Before the Opening Bell

5:00 am

Stock futures are catching their breath Tuesday morning following a historic 1,100-point “Trump Rally” that pulled the Dow Jones Industrial Average off its 2026 lows. Sentiment remains cautiously optimistic after President Trump postponed planned strikes on Iranian energy infrastructure for five days, citing “productive conversations” aimed at reopening the Strait of Hormuz. While the S&P 500 and Nasdaq futures are trading near flat, investors are pivoting to macro data. The S&P Global US Manufacturing PMI (due at 9:45 AM ET) is expected to show a slight expansion to 51.6, though any signs of “war-driven” input price spikes could reignite inflation fears ahead of the Federal Reserve’s next move.

  • Earnings Tail-End: Customer engagement platform Braze (BRZE 4.70%) is the focus after today’s close; analysts expect an EPS of $0.14 on $198 million in revenue. Investors will be looking for updates on their “OfferFit” AI integration as a proxy for enterprise software spending resilience.
  • Geopolitical Skepticism: While U.S. markets rallied on the “peace pause,” Iranian state media has denied direct talks, leading some analysts to warn that the “five-day window” may be a tactical maneuver rather than a definitive resolution.

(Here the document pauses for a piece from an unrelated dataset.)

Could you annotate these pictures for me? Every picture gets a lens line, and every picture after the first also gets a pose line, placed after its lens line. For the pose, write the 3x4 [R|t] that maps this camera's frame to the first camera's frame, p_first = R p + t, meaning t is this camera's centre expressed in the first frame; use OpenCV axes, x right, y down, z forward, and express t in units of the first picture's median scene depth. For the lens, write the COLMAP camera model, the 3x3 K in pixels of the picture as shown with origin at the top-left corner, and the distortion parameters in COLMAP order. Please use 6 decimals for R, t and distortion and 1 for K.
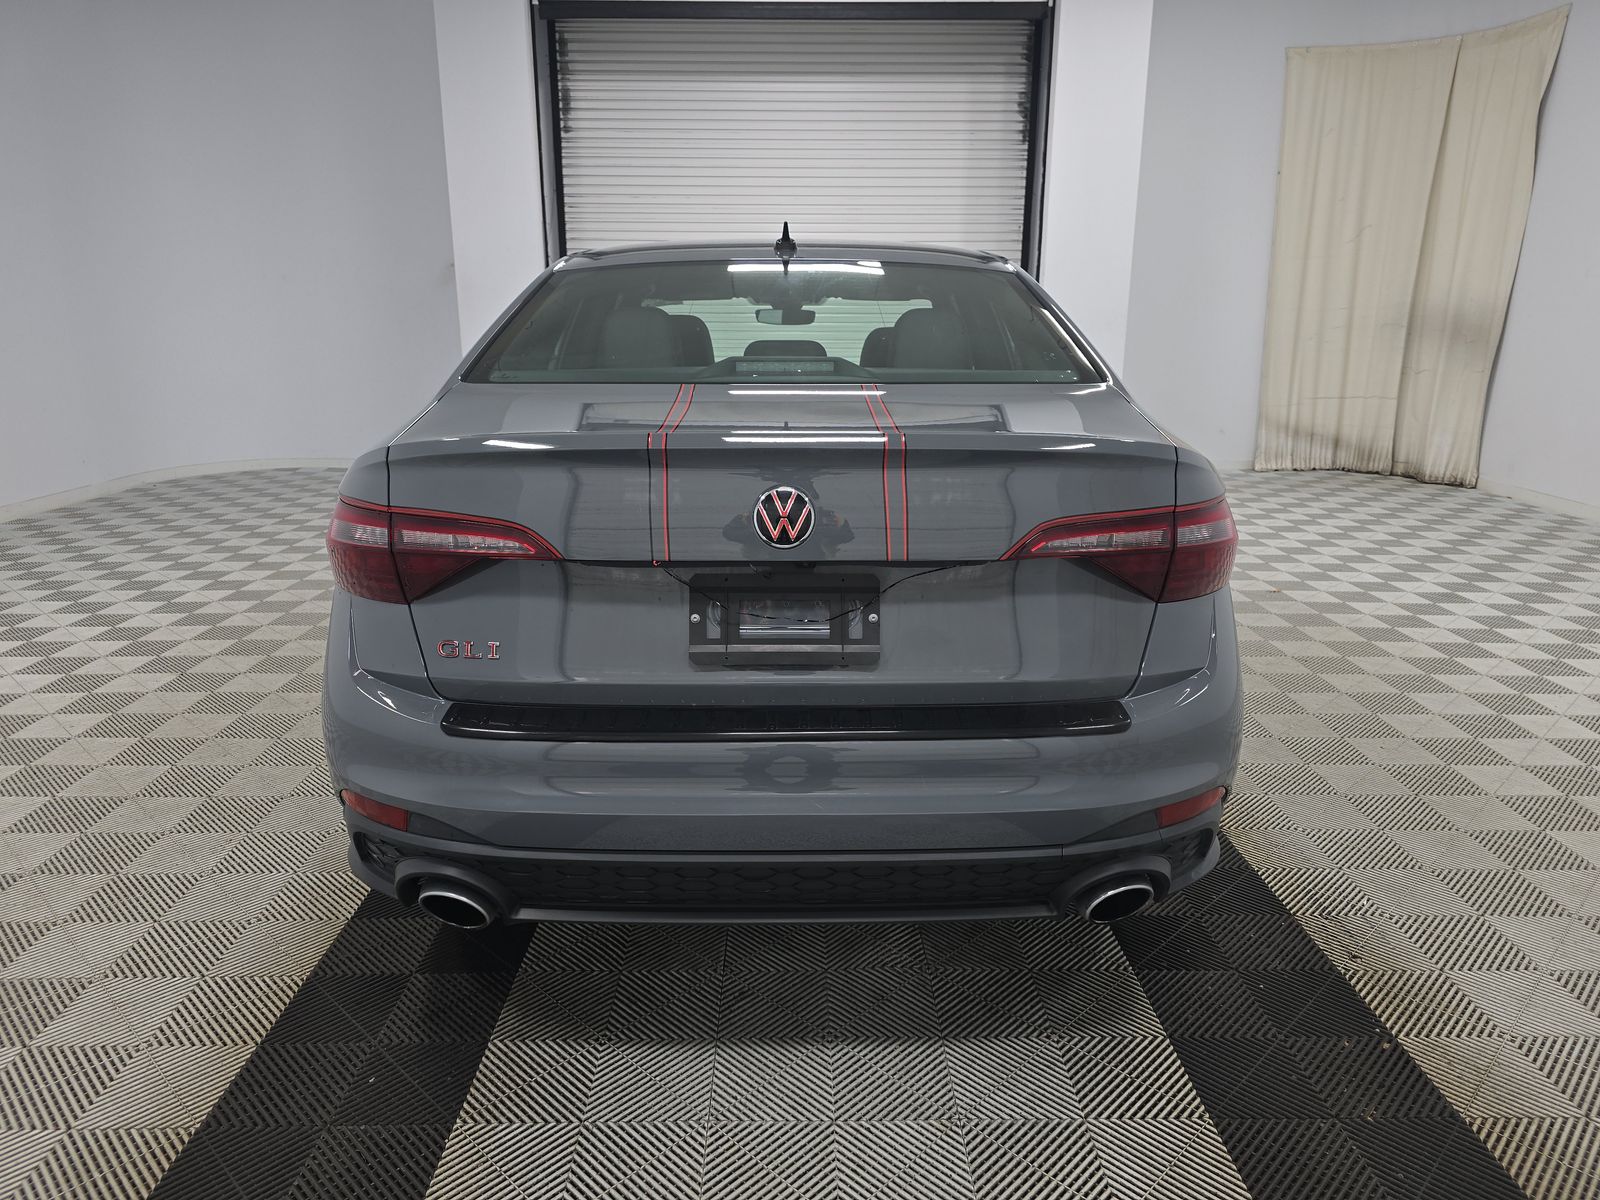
lens RADIAL K [[1104.4, 0, 800.0], [0, 1104.4, 600.0], [0, 0, 1]] dist [0.010143, 0.007529]
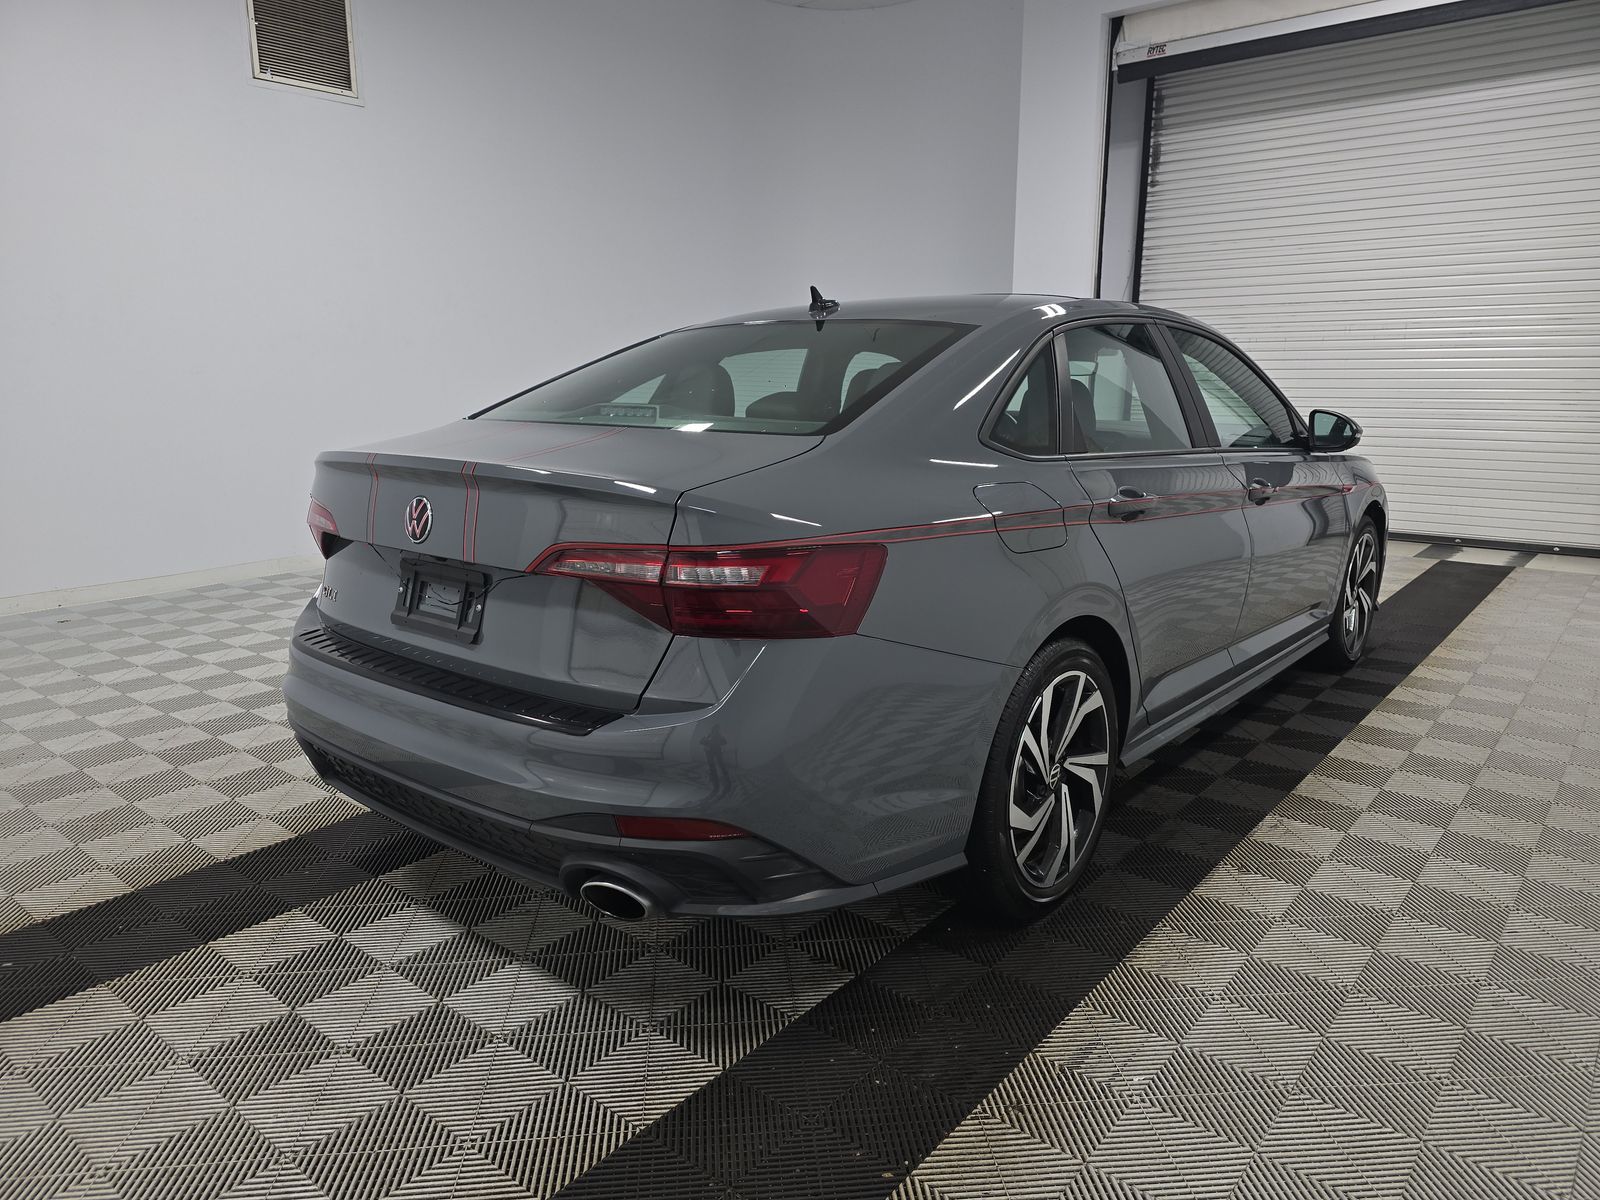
lens RADIAL K [[1067.0, 0, 800.0], [0, 1067.0, 600.0], [0, 0, 1]] dist [0.039703, -0.000941]
pose [[0.768806, 0.133298, -0.625435, 0.217084], [-0.155321, 0.987670, 0.019575, -0.014166], [0.620333, 0.082094, 0.780031, 0.053094]]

This article was created using Large Language Models (LLMs) based on The Motley Fool’s insights and investing approach. It has been reviewed by our AI quality control systems. Since LLMs cannot (currently) own stocks, it has no positions in any of the stocks mentioned. Andy Cross has positions in Alphabet, Amazon, Mastercard, Microsoft, and Tesla. Emily Flippen, CFA has no position in any of the stocks mentioned. The Motley Fool has positions in and recommends Alphabet, Amazon, Braze, Gilead Sciences, Mastercard, Microsoft, Target, Tesla, and Walmart. The Motley Fool recommends BYD Company and FedEx. The Motley Fool has a disclosure policy.